By Anne O’Connor
TOWNSEND — The first public draft of next year’s proposed budget shows a 3.37 percent increase for the North Middlesex Regional School District.
Selectmen, town administrators and finance committees of the three member towns were invited to Thursday’s hearing at the high school.
Priorities in the proposed $48.7 million budget include maintaining small class sizes, said Superintendent Joan Landers. The budget adopted for fiscal 2016 was $47.1 million.
Another area of concern is providing other services children need.
“We need to ensure we have enough mental-health (support) at all levels,” she said. If students need help and don’t get it, they will not be able to learn, she added.
The proposed budget includes changing four guidance/mental-health part-time positions to full-time positions. It also adds a school resource officer to the payroll.
Transportation costs are budgeted lower, said Nancy Haines, business administrator, because the district eliminated one bus route and state reimbursement increased.
Many lines in the budget are estimated, she said. Contract negotiations are not complete and other figures are not yet known.
With the currently proposed budget, Ashby’s assessment would increase $165,861 or 5.41 percent. Pepperell would increase by 8.26 percent, $1,002,280 and Townsend by $$372,940, 3.93 percent.
The difference percentages are a result of several things, Haines said.
While the school budget increased over 3 percent, state aid increased by less than 1 percent, she said. The state uses a formula to determine the foundation budget and each town’s assessment.
Representatives of all three towns weighed in on the proposed budget.
Pepperell’s assessment increased by $1 million.
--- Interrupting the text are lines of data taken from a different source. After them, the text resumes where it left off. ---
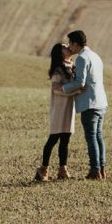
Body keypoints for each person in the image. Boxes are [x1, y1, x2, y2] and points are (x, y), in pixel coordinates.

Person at [54, 30, 108, 180]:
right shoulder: (95, 56)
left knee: (91, 138)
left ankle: (95, 171)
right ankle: (101, 169)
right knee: (98, 137)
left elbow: (80, 83)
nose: (70, 47)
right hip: (101, 102)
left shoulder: (82, 58)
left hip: (90, 103)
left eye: (70, 43)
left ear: (76, 44)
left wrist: (63, 88)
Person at [35, 43, 78, 181]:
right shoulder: (58, 70)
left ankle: (62, 169)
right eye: (65, 47)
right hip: (59, 108)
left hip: (69, 108)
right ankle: (43, 169)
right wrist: (75, 91)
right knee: (53, 138)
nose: (69, 47)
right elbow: (56, 89)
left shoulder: (72, 66)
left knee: (65, 139)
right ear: (60, 53)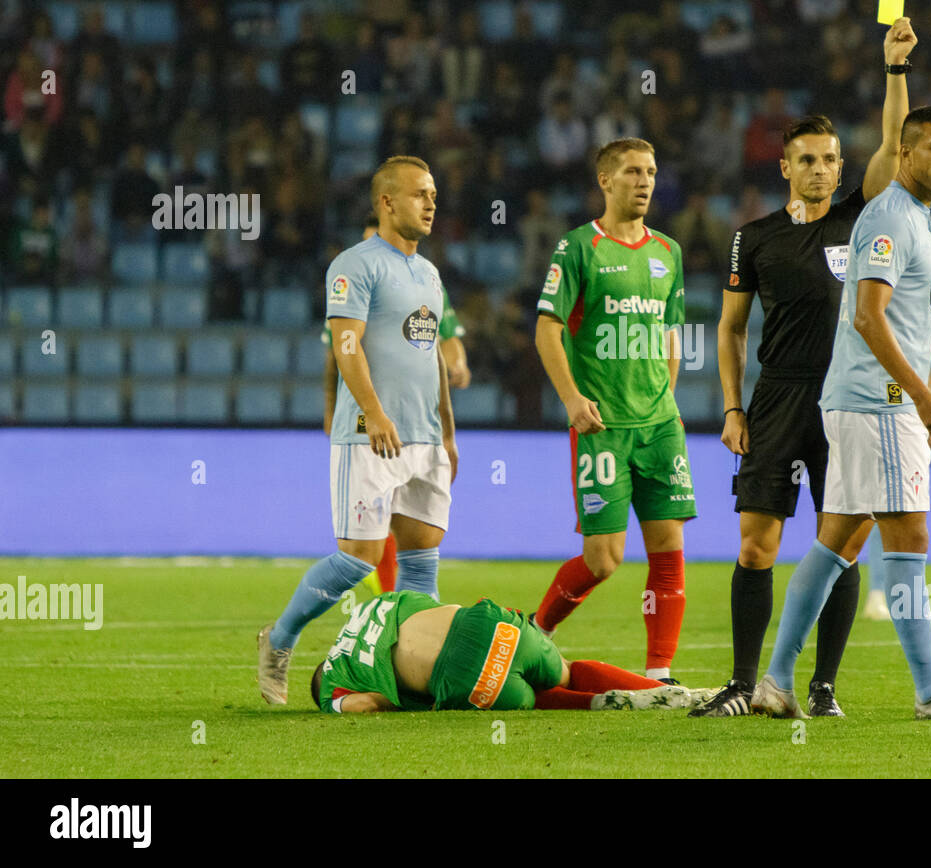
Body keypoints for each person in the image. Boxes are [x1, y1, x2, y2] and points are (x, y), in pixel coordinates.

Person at [692, 18, 918, 720]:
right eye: (807, 159)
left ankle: (821, 689)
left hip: (844, 400)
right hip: (779, 399)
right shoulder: (752, 240)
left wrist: (893, 70)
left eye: (829, 159)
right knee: (756, 547)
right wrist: (732, 409)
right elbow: (730, 331)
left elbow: (893, 144)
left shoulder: (859, 218)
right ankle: (741, 682)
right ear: (784, 166)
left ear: (841, 171)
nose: (821, 168)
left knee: (839, 544)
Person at [751, 106, 931, 722]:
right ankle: (930, 692)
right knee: (906, 537)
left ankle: (776, 682)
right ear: (906, 153)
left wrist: (927, 395)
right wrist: (918, 397)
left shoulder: (915, 218)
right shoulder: (889, 216)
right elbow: (867, 315)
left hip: (878, 401)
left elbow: (910, 325)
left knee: (838, 540)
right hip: (878, 401)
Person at [257, 156, 457, 704]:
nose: (432, 202)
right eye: (421, 194)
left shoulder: (431, 274)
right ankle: (280, 637)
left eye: (434, 193)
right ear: (387, 202)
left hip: (424, 436)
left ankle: (409, 675)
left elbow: (434, 356)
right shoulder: (355, 264)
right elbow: (346, 347)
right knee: (358, 558)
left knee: (421, 564)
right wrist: (372, 413)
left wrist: (449, 433)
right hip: (371, 435)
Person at [531, 138, 695, 684]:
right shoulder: (578, 248)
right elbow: (547, 329)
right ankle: (538, 629)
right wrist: (573, 400)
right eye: (632, 172)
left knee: (668, 549)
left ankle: (661, 672)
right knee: (604, 558)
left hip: (659, 426)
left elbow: (670, 332)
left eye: (651, 171)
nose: (644, 181)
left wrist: (667, 396)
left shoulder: (668, 252)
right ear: (605, 181)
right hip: (602, 427)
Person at [320, 214, 471, 596]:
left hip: (416, 423)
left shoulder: (425, 278)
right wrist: (332, 410)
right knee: (365, 544)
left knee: (414, 540)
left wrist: (459, 362)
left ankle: (396, 611)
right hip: (367, 421)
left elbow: (443, 338)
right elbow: (337, 353)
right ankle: (383, 598)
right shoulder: (355, 275)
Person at [311, 591, 716, 713]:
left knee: (532, 698)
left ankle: (605, 704)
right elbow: (434, 605)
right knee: (567, 670)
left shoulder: (334, 682)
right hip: (492, 627)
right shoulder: (371, 607)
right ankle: (672, 692)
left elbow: (363, 706)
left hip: (465, 680)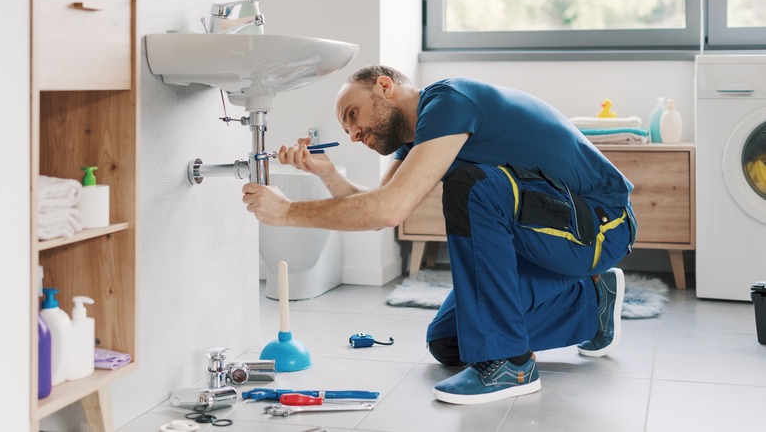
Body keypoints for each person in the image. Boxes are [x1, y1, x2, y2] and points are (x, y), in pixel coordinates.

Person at [242, 65, 637, 405]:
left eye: (353, 114)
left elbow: (389, 207)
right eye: (347, 129)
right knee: (449, 343)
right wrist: (327, 174)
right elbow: (382, 210)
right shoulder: (419, 136)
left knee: (472, 185)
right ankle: (591, 301)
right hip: (551, 231)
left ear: (384, 87)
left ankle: (511, 365)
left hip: (601, 224)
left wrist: (288, 211)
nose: (353, 134)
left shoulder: (449, 101)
The town could absorb about half that amount, said Town Administrator Mark Andrews.
As the budget now stands, the town would need to cut its own services in order to fund the schools, said Selectman Melissa Tzanoudakis. “It’s not feasible to close offices,” she said.
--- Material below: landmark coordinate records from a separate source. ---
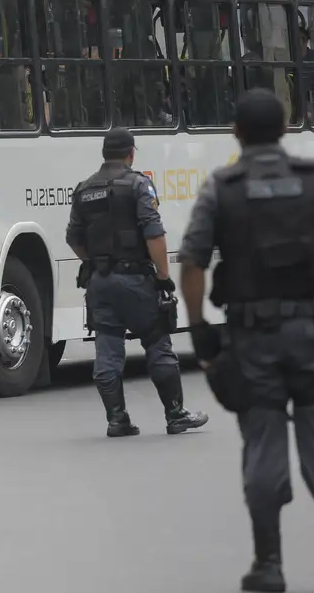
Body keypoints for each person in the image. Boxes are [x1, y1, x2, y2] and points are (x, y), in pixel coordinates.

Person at [180, 88, 314, 592]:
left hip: (252, 341)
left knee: (262, 448)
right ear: (285, 129)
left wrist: (201, 333)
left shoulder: (222, 188)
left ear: (236, 133)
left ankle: (268, 564)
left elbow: (193, 263)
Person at [66, 127, 209, 437]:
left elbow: (73, 238)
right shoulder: (138, 185)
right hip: (135, 280)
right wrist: (163, 277)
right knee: (157, 341)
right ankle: (175, 413)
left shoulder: (84, 190)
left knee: (107, 347)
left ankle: (117, 419)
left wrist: (95, 260)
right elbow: (153, 233)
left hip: (100, 283)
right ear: (130, 153)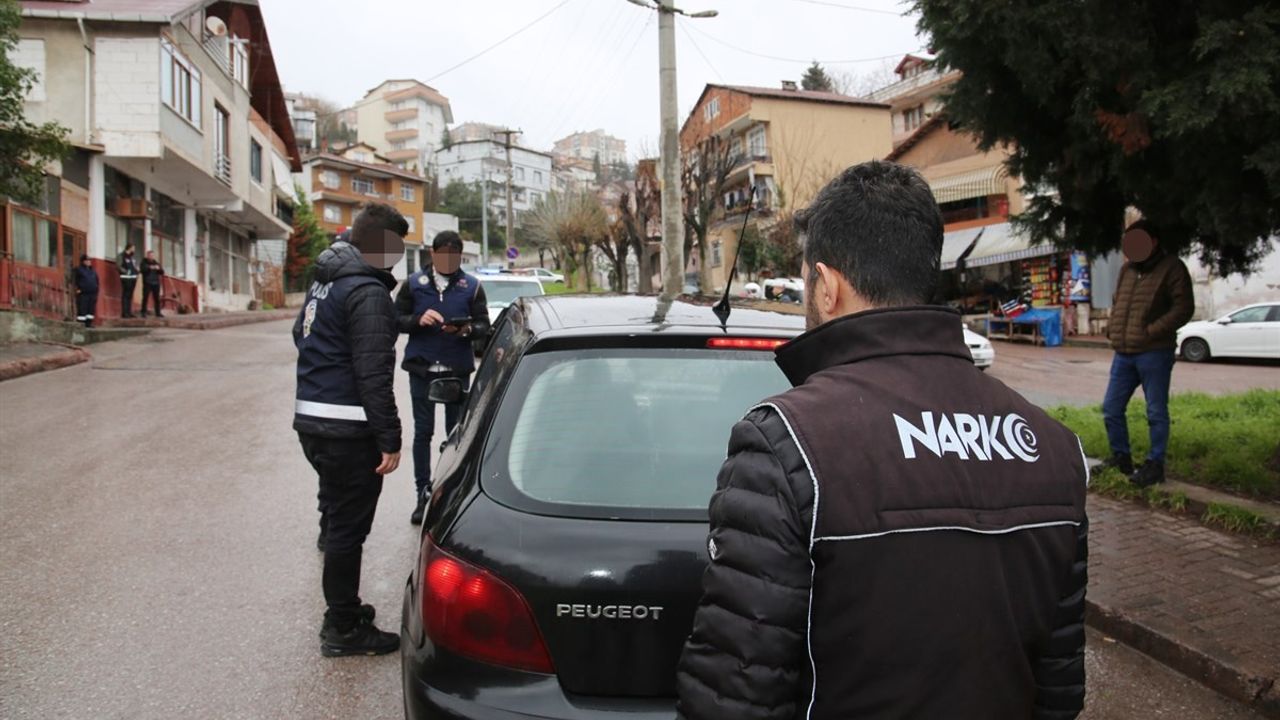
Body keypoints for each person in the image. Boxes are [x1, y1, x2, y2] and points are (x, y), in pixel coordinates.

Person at [675, 161, 1089, 720]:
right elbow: (1057, 686)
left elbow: (738, 692)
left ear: (826, 287)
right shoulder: (1052, 447)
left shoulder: (788, 443)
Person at [294, 203, 405, 657]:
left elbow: (299, 335)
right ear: (379, 245)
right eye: (394, 248)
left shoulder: (326, 281)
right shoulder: (368, 291)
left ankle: (346, 608)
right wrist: (390, 437)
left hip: (314, 422)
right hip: (347, 431)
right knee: (347, 532)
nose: (397, 258)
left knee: (338, 521)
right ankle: (342, 627)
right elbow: (373, 373)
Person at [395, 230, 488, 525]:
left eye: (454, 255)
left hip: (456, 370)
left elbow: (484, 324)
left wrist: (465, 330)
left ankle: (451, 494)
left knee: (456, 436)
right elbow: (395, 319)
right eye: (442, 254)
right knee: (423, 433)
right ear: (432, 254)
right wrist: (417, 320)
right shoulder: (413, 284)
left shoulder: (471, 286)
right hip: (422, 369)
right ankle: (422, 494)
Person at [1101, 221, 1195, 487]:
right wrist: (1112, 328)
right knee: (1111, 409)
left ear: (1153, 241)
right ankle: (1122, 458)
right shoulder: (1127, 270)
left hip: (1154, 352)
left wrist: (1152, 330)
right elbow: (1118, 301)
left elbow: (1183, 307)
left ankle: (1155, 464)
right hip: (1123, 353)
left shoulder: (1172, 267)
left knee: (1155, 411)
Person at [73, 255, 99, 328]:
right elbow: (75, 280)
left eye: (89, 261)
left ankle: (89, 324)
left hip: (92, 293)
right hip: (83, 293)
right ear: (83, 261)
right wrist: (78, 289)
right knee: (82, 309)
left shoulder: (92, 271)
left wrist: (96, 290)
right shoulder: (79, 270)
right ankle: (81, 324)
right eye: (87, 260)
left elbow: (97, 281)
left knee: (90, 309)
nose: (88, 262)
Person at [140, 249, 164, 318]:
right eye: (150, 255)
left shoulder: (156, 263)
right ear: (147, 256)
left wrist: (158, 268)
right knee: (145, 297)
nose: (151, 257)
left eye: (152, 255)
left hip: (156, 282)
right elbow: (142, 270)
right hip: (147, 282)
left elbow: (162, 272)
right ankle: (143, 312)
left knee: (157, 298)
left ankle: (158, 312)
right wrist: (150, 267)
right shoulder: (144, 262)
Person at [118, 244, 139, 318]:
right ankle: (124, 312)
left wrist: (137, 270)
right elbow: (118, 266)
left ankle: (129, 312)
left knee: (130, 295)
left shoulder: (132, 257)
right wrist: (125, 272)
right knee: (125, 295)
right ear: (129, 248)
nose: (134, 250)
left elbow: (134, 266)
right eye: (133, 248)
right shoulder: (121, 256)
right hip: (126, 278)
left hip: (133, 278)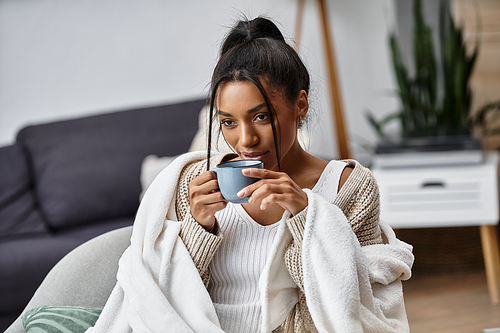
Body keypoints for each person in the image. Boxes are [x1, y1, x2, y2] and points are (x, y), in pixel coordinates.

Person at [86, 16, 414, 332]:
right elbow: (170, 302)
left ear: (300, 105)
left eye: (260, 117)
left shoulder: (348, 187)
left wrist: (306, 216)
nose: (246, 140)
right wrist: (198, 229)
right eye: (228, 122)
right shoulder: (195, 182)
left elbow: (352, 308)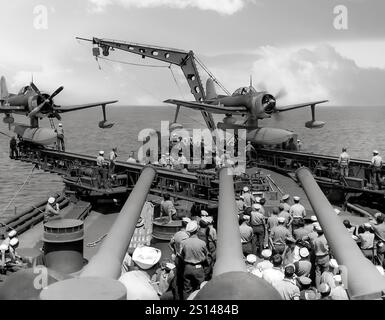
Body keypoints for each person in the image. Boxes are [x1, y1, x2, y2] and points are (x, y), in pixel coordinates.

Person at [181, 220, 208, 300]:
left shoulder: (184, 243)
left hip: (187, 268)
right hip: (198, 268)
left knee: (187, 289)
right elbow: (206, 256)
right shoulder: (202, 243)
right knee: (201, 288)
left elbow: (181, 255)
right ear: (197, 230)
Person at [169, 217, 190, 300]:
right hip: (183, 259)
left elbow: (170, 244)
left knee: (177, 276)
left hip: (177, 257)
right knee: (184, 279)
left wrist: (174, 252)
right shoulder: (186, 236)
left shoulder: (177, 234)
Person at [312, 223, 330, 288]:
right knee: (325, 274)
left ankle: (317, 288)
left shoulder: (315, 240)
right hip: (325, 257)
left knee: (317, 274)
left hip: (318, 258)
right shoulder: (326, 239)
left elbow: (314, 249)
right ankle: (325, 288)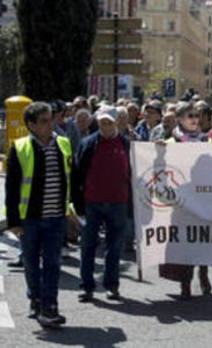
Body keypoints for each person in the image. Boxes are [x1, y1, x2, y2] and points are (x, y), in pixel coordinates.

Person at [5, 102, 72, 327]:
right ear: (31, 125)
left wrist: (73, 209)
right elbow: (12, 187)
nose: (49, 124)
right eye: (43, 120)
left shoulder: (63, 143)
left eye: (50, 119)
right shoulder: (20, 147)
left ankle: (49, 307)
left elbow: (71, 176)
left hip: (55, 217)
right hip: (30, 218)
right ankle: (35, 298)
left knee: (53, 263)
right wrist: (13, 222)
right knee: (32, 264)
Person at [73, 106, 131, 303]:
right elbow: (76, 174)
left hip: (118, 203)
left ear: (116, 123)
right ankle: (86, 287)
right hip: (92, 203)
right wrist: (78, 206)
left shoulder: (127, 144)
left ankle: (112, 285)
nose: (105, 126)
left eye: (109, 123)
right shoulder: (87, 144)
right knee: (88, 246)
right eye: (102, 123)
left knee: (114, 247)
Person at [158, 101, 211, 299]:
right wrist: (159, 152)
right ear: (179, 120)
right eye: (190, 116)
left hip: (203, 197)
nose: (195, 120)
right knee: (184, 242)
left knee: (203, 239)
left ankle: (204, 274)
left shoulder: (207, 141)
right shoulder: (170, 143)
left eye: (196, 116)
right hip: (180, 201)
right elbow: (161, 168)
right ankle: (185, 283)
Ashby had a $100,000 structural deficit last year and will be in the red again, said Selectman Mike McCallum. The proposed increase is “a pretty big number.”
Townsend has not closed fiscal year 2015, is flying blind through 2016 and the 2017 budget is looking pretty abstract, said Interim Town Administrator Jim Kreidler. The proposed increase is of great concern.
“I’m worried,” said Carolyn Smart, chairwoman of the Board of Selectmen. “We really need to look at our sustainability.”
The proposed budget is not final.
“This is not a unique meeting,” Landers said. “Every year we have to cut back on our budget.”
“We have to give (our students) the support they need,” she said. Services funded in the town budgets like police, fire and the Department of Public Works are important.
The School Committee will approve a budget on March 7, said School Committee Chairwoman Randee Rusch. That approved budget can be reduced, but cannot be raised, so the budget usually “goes in high.”
The budget hearing provides an opportunity for the district and the towns to discuss important issues, Landers said. “This is one of my favorite meetings all year.”